Influence of Renal Replacement Modalities on Amikacin Population Pharmacokinetics in Critically Ill Patients on Continuous Renal Replacement Therapy

Claire Roger, Steven C Wallis, Laurent Muller, Gilbert Saissi, Jeffrey Lipman, Jean-Yves Lefrant, Jason A Roberts, Claire Roger, Steven C Wallis, Laurent Muller, Gilbert Saissi, Jeffrey Lipman, Jean-Yves Lefrant, Jason A Roberts

Abstract

The objective of this study was to describe amikacin pharmacokinetics (PK) in critically ill patients receiving equal doses (30 ml/kg of body weight/h) of continuous venovenous hemofiltration (CVVH) and continuous venovenous hemodiafiltration (CVVHDF). Patients receiving amikacin and undergoing CVVH or CVVHDF were eligible. Population pharmacokinetic analysis and Monte Carlo simulation were undertaken using the Pmetrics software package for R. Sixteen patients (9 undergoing CVVH, 11 undergoing CVVHDF) and 20 sampling intervals were analyzed. A two-compartment linear model best described the data. Patient weight was the only covariate that was associated with drug clearance. The mean ± standard deviation parameter estimates were 25.2 ± 17.3 liters for the central volume, 0.89 ± 1.17 h(-1) for the rate constant for the drug distribution from the central to the peripheral compartment, 2.38 ± 6.60 h(-1) for the rate constant for the drug distribution from the peripheral to the central compartment, 4.45 ± 2.35 liters/h for hemodiafiltration clearance, and 4.69 ± 2.42 liters/h for hemofiltration clearance. Dosing simulations for amikacin supported the use of high dosing regimens (≥25 mg/kg) and extended intervals (36 to 48 h) for most patients when considering PK/pharmacodynamic (PD) targets of a maximum concentration in plasma (Cmax)/MIC ratio of ≥8 and a minimal concentration of ≤2.5 mg/liter at the end of the dosing interval. The mean clearance of amikacin was 1.8 ± 1.3 liters/h by CVVHDF and 1.3 ± 1 liters/h by CVVH. On the basis of simulations, a strategy of an extended-interval high loading dose of amikacin (25 mg/kg every 48 h) associated with therapeutic drug monitoring (TDM) should be the preferred approach for aminoglycoside treatment in critically ill patients receiving continuous renal replacement therapy (CRRT). (This study is a substudy of a trial registered at ClinicalTrials.gov under number NCT01403220.).

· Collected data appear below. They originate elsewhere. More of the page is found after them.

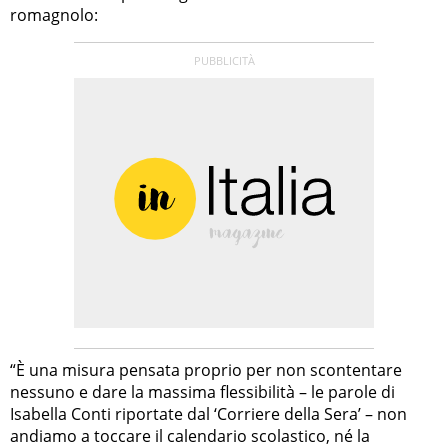
romagnolo:
“È una misura pensata proprio per non scontentare
nessuno e dare la massima flessibilità – le parole di
Isabella Conti riportate dal ‘Corriere della Sera’ – non
andiamo a toccare il calendario scolastico, né la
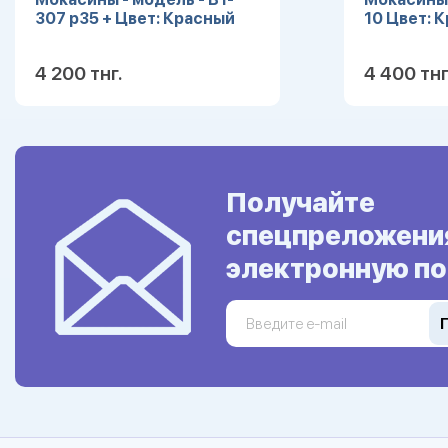
307 р35 + Цвет: Красный
10 Цвет: 
4 200 тнг.
4 400 тнг
Подробнее
Получайте
спецпреложени
электронную по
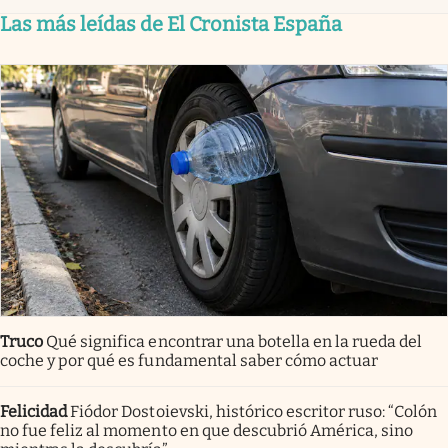
Las más leídas de El Cronista España
Truco
Qué significa encontrar una botella en la rueda del
coche y por qué es fundamental saber cómo actuar
Felicidad
Fiódor Dostoievski, histórico escritor ruso: “Colón
no fue feliz al momento en que descubrió América, sino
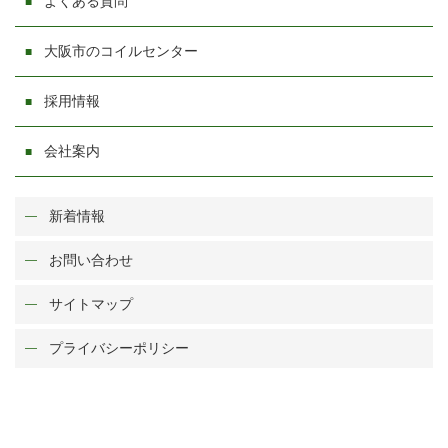
よくある質問
大阪市のコイルセンター
採用情報
会社案内
新着情報
お問い合わせ
サイトマップ
プライバシーポリシー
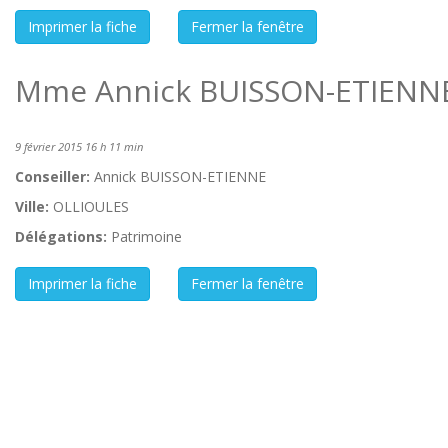
Mme Annick BUISSON-ETIENNE 
9 février 2015 16 h 11 min
Conseiller:
Annick BUISSON-ETIENNE
Ville:
OLLIOULES
Délégations:
Patrimoine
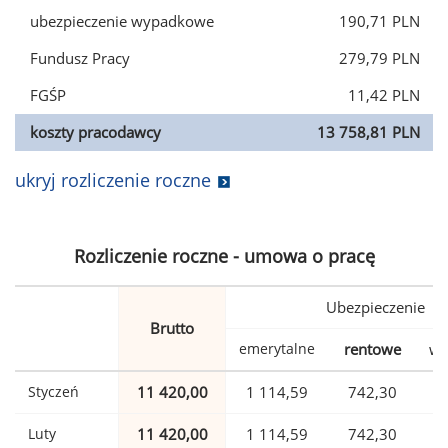
ubezpieczenie wypadkowe
190,71 PLN
Fundusz Pracy
279,79 PLN
FGŚP
11,42 PLN
koszty pracodawcy
13 758,81 PLN
ukryj rozliczenie roczne
Rozliczenie roczne - umowa o pracę
Ubezpieczenie
Brutto
emerytalne
rentowe
wy
Styczeń
11 420,00
1 114,59
742,30
Luty
11 420,00
1 114,59
742,30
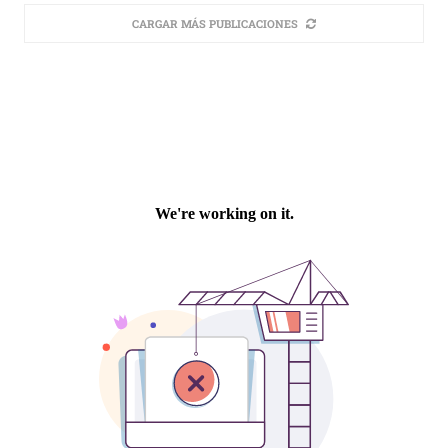
CARGAR MÁS PUBLICACIONES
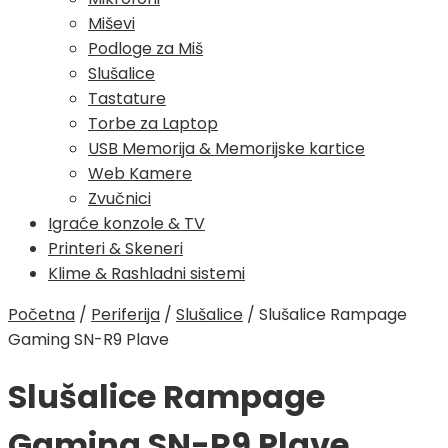
Miševi
Podloge za Miš
Slušalice
Tastature
Torbe za Laptop
USB Memorija & Memorijske kartice
Web Kamere
Zvučnici
Igraće konzole & TV
Printeri & Skeneri
Klime & Rashladni sistemi
Početna
/
Periferija
/
Slušalice
/
Slušalice Rampage
Gaming SN-R9 Plave
Slušalice Rampage
Gaming SN-R9 Plave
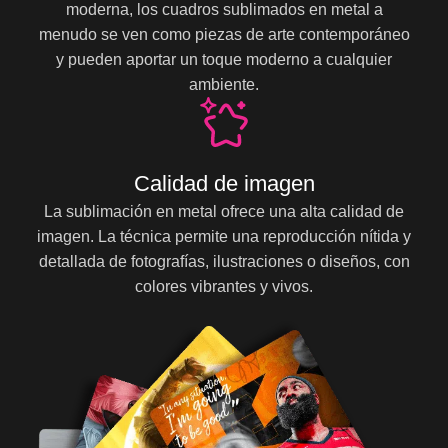
moderna, los cuadros sublimados en metal a
menudo se ven como piezas de arte contemporáneo
y pueden aportar un toque moderno a cualquier
ambiente.
Calidad de imagen
La sublimación en metal ofrece una alta calidad de
imagen. La técnica permite una reproducción nítida y
detallada de fotografías, ilustraciones o diseños, con
colores vibrantes y vivos.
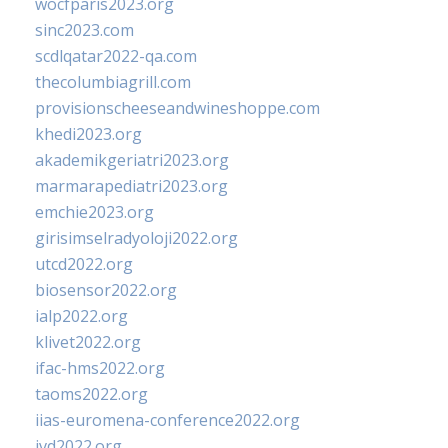
wocfparis2023.org
sinc2023.com
scdlqatar2022-qa.com
thecolumbiagrill.com
provisionscheeseandwineshoppe.com
khedi2023.org
akademikgeriatri2023.org
marmarapediatri2023.org
emchie2023.org
girisimselradyoloji2022.org
utcd2022.org
biosensor2022.org
ialp2022.org
klivet2022.org
ifac-hms2022.org
taoms2022.org
iias-euromena-conference2022.org
ivd2022.org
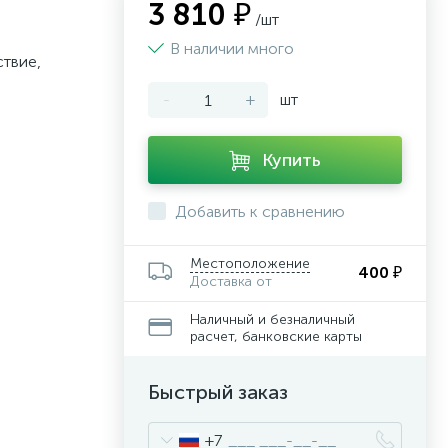
3 810 ₽
/шт
В наличии много
твие,
-
+
шт
Купить
Добавить к сравнению
Местоположение
400 ₽
Доставка от
Наличный и безналичный
расчет, банковские карты
Быстрый заказ
+7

Copyright © 2016, American Society for Microbiology. All Rights Reserved.

Figures

FIG 1
FIG 1
Observed mean concentration-time profiles for the amikacin dosing sampling interval in critically ill patients receiving CVVH (n = 9) or CVVHDF (n = 11). Error bars represent standard deviations.
FIG 2
FIG 2
Diagnostic plots for the final covariate model. Observed versus population predicted concentrations (top right) and individual predicted concentrations (top left) in plasma. (Bottom) Visual predictive check. CI, confidence interval. Inter, intercept.
FIG 3
FIG 3
PTA of efficacy (Cmax/MIC ratio ≥ 8) and toxicity (Cmin ≥ 2.5 mg/liter at the end of the dosing interval) for a patient undergoing CVVH with a body weight of 80 kg with dosing every 24 h (q24) (a), 36 h (q36) (b), and 48 h (q48) (c) and targeting pathogens with an MIC of 4 mg/liter.
FIG 4
FIG 4
PTA of efficacy (Cmax/MIC ratio ≥ 8) and toxicity (Cmin ≥ 2.5 mg/liter at the end of the dosing interval) for a patient undergoing CVVHDF with a body weight of 80 kg with dosing every 24 h (a), 36 h (b), and 48 h (c) and targeting pathogens with an MIC of 4 mg/liter. Units for dosing are milligrams per kilogram.